# Fedup with dog deshedding



## Deber (Aug 23, 2011)

Honestly Zane67 there is not a one of us with a Golden who has not said the same when shedding time comes around. So much hair!!!!!!

Be very careful as you chose equipment to use on our Golden's coats. The tool you have shown is good, but as noted has blades that can severely damage your dogs coats. These are tools and if used correctly can be good, but most of us do not have the knowledge and end up cutting guard hairs along with the undercoat, sometimes too much pressure can be used and even scrape the dogs skin!! This can make for a chopped up coat that can take a year to fully grow back. (OH NO!)

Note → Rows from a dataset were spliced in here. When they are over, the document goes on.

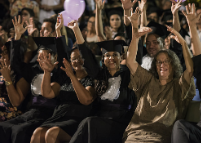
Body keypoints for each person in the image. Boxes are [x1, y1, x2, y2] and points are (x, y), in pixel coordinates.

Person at [123, 6, 195, 143]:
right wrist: (135, 36)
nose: (162, 65)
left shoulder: (178, 86)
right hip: (136, 134)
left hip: (160, 137)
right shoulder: (148, 80)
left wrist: (184, 44)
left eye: (166, 61)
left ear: (173, 65)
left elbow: (190, 70)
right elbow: (130, 61)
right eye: (159, 62)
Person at [65, 18, 136, 143]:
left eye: (115, 55)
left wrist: (131, 23)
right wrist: (76, 29)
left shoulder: (128, 74)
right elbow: (86, 54)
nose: (111, 58)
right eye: (107, 55)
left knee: (90, 122)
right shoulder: (100, 75)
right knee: (89, 123)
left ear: (121, 57)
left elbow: (134, 51)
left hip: (120, 122)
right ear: (103, 59)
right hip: (100, 120)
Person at [30, 14, 94, 143]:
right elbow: (47, 93)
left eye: (80, 58)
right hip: (57, 117)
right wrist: (47, 72)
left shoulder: (91, 79)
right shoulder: (64, 79)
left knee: (51, 134)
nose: (77, 61)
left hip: (76, 119)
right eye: (74, 59)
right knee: (37, 133)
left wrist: (72, 76)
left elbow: (86, 100)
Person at [0, 17, 62, 143]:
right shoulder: (33, 70)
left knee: (19, 131)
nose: (42, 59)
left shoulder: (59, 73)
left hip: (47, 114)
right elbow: (16, 65)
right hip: (30, 112)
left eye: (46, 56)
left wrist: (59, 34)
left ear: (54, 57)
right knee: (3, 127)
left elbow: (63, 54)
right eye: (40, 57)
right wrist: (17, 36)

For my Goldens during shedding time, I daily stand the dog outside and first brush the coat with a good Pin brush, running with the coat then against it. I comb the ear area and comb the hair in their armpits (is this a "dog" word?). Then I use a simple de-shedding brush over the coat again and don't forget the tail! 

If it is really bad, you might consider going to a groomer and have your dog bathed and blown dry with their industrial dryers. These dryers blow a lot of the loose hair out, but daily brushing and combing is the key to controlling the extra hair during a shed.

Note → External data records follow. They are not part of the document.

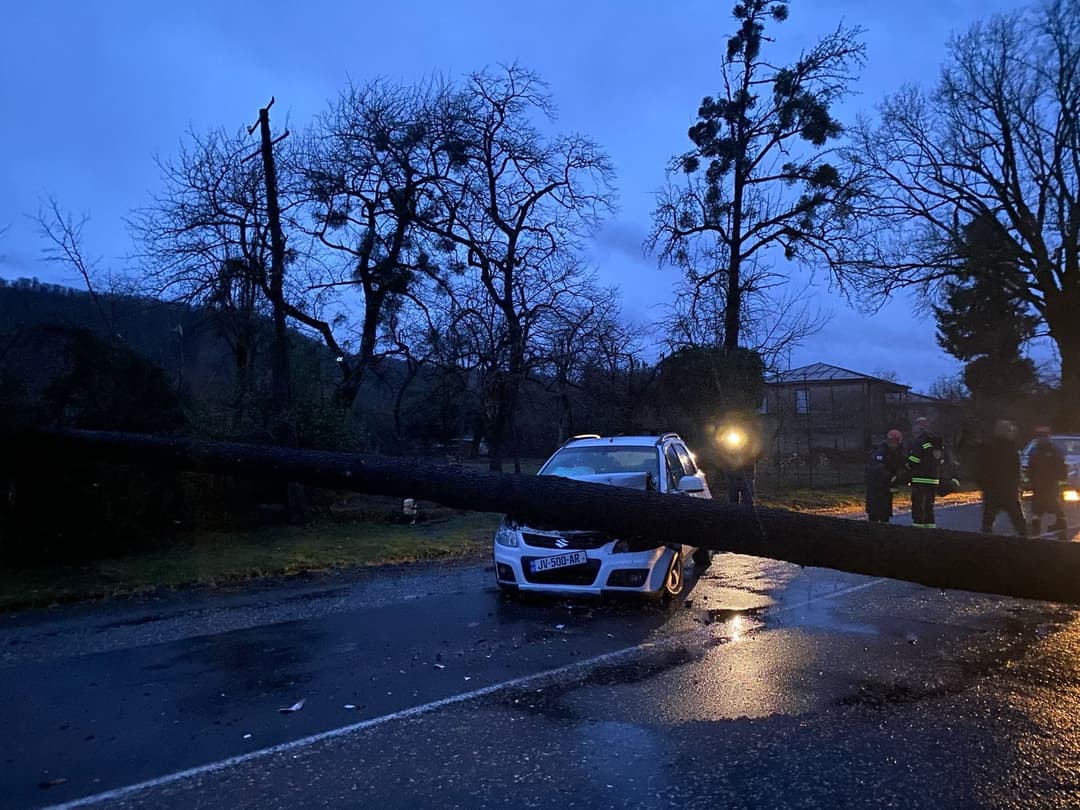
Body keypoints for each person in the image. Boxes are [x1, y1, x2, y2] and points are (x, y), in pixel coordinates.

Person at [975, 419, 1027, 536]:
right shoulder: (1011, 449)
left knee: (987, 522)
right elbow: (1015, 471)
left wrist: (984, 486)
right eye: (1010, 431)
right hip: (1008, 491)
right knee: (1019, 523)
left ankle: (984, 544)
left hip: (991, 490)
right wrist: (1018, 486)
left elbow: (980, 469)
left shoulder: (987, 448)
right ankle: (1028, 546)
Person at [1026, 426, 1068, 541]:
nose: (1042, 439)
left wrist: (1061, 478)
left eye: (1044, 437)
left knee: (1052, 501)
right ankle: (1036, 523)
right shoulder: (1035, 451)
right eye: (1040, 437)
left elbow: (1061, 465)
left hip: (1051, 482)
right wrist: (1030, 480)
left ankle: (1060, 521)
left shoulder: (1053, 450)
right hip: (1038, 482)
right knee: (1038, 503)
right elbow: (1030, 467)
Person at [906, 418, 945, 528]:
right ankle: (930, 527)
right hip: (933, 480)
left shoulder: (920, 442)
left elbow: (914, 460)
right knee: (929, 505)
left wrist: (907, 463)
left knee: (918, 505)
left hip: (919, 479)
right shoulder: (936, 443)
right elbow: (941, 460)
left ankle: (917, 528)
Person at [865, 429, 905, 523]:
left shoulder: (897, 452)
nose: (895, 445)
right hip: (876, 485)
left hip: (887, 486)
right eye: (893, 442)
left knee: (885, 509)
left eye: (896, 442)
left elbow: (901, 464)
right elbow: (877, 468)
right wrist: (890, 477)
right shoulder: (880, 451)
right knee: (875, 509)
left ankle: (884, 525)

I personally would leave the Furmaster and Furminator to others. I have seen the damage to our dogs skin and coats when these were used incorrectly, or go to a groomer and have them teach you. I am a klutz and leave these tools alone!


----------



## CharlieBear80 (Oct 13, 2013)

It's true, Furminators can damage your dog's skin if you aren't careful with them. I use one (very gently!) on my GSDs but they have very different coats than a Golden does. I was advised not to use a Furminator on my Golden by folks on this board that know a thing or two about grooming a Golden, and I plan to follow that advice.


----------



## Willow52 (Aug 14, 2009)

CharlieBear80 said:


> It's true, Furminators can damage your dog's skin if you aren't careful with them. I use one (very gently!) on my GSDs but they have very different coats than a Golden does. I was advised not to use a Furminator on my Golden by folks on this board that know a thing or two about grooming a Golden, and I plan to follow that advice.

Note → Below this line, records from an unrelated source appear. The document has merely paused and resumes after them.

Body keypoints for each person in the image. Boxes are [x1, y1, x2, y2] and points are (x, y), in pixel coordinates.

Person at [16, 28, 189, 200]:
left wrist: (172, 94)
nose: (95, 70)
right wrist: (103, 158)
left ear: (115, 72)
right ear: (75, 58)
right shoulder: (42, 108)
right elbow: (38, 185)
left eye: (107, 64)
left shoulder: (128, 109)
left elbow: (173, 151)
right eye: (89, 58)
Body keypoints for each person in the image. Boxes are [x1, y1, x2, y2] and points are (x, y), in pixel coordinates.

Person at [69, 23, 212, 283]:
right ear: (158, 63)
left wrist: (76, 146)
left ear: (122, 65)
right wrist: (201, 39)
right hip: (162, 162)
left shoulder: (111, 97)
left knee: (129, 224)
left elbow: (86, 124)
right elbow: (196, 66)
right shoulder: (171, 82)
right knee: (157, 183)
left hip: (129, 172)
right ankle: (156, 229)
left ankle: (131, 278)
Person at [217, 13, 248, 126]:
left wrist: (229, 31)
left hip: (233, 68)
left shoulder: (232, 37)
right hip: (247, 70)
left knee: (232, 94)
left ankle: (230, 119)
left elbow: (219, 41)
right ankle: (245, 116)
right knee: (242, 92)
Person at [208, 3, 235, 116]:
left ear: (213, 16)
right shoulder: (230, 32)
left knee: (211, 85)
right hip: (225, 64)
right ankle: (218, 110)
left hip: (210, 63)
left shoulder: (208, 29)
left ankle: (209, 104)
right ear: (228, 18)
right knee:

I agree, when the Furminator first came out years ago I used it on Maggie, she ended up with a razor-like burn. Be sure to use a light hand and only on the actual shedding areas not the whole body.


----------



## Brave (Oct 26, 2012)

The best way to help the shedding at home, imo, is to bath your dog thouroughly, with both shampoo and than again with a conditioner. The loose hair should start coming out with the shampoo, and much more will come out with the conditioner. You can use a pin brush to brush her in the tub with the conditioner in. Rinse thoroughly, and use your fingers to comb through the fur. 

When the dog is all dry, use the pin brush again - going with the grain, than against the grain. Follow up by using an undercoat rake. 

This drastically cut down on the shedding in our house.


----------



## tippykayak (Oct 27, 2008)

A regular bath (monthly) plus a weekly once-over with a non-bladed grooming rake should pick up 95% of the shedding before it hits your floor. The other 5% you live with as part of owning a Golden.

I don't use bladed shedding tools because I don't want to damage the outer coat. I find that a rake, a slicker, and the occasional bath take care of the dead undercoat before it can fall out on its own. But the occasional dog-bunny is the price of owning a double-coated breed.


----------